First, it brings together European airlines on the legacy and low-cost carrier (LCC) sides. And the LCC members, easyJet and Ryanair, are not IATA members nor were they part of Europe’s AEA organization.
Second, the new organization sprung out of a major split at AEA last year when British Airways (BA), Iberia, Alitalia and airberlin exited.
Third, the Gulf carrier dispute is seen as the main spur of that split, but launch members of the new A4E, which include BA, Lufthansa and Air France-KLM, sit on both sides of the Gulf/liberalization viewpoints.
Meanwhile in the US, Delta exited A4A last year—a major loss for that association financially, although there are no signs of others following suit and the organization still looks strong.
And AAPA is well regarded by its Asia-Pacific airline members, but so far is unable to attract the region’s LCCs or the increasingly important Chinese mainland carriers, despite ongoing campaigns.

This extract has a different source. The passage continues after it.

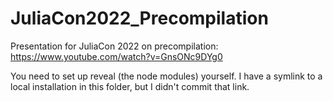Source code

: # JuliaCon2022_Precompilation
Presentation for JuliaCon 2022 on precompilation: https://www.youtube.com/watch?v=GnsONc9DYg0

You need to set up reveal (the node modules) yourself. I have a symlink to a local installation in this folder, but I didn't commit that link.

The Gulf dispute crept into IATA discussions even though the organization—quite properly—has no mandate to take sides of one airline or a group of airlines over another. IATA, of course, is far more than a lobbying association—it does things for its members which makes it both valuable and expedient.
But there may be a shift occurring in what airlines expect from their associations. The next IATA DG, and the leaders of the regional associations, will need to tread carefully.
If, for example, Ryanair were to join IATA, would that be with the aim of supporting common industry goals on issues such as safety, security, emissions trading, poor regulation and punitive fees? Or would it be to stir controversy and widen the divides that occurred last year on the Gulf carriers and liberalization?
Associations can and do bring value to their members, especially in an industry as regulated as this one and where new fees and taxes pop up like Whack-a-Mole, and lawmakers everywhere think they know best how to run an airline.
But associations must still demonstrate their worth daily and that requires their management teams to be nimble, responsive and adaptive. Never more so than in today’s environment where financial success has become sharply regional, with the large majority of profits being generated by North American airlines.
And airlines, too, must do their part. The point of an association is to present a unified voice on cross-industry issues. That means reaching consensus to the good of all, including the traveling public.
To be an association member, airlines must do more than merely pay their membership fees. They must also pay their dues as good association citizens.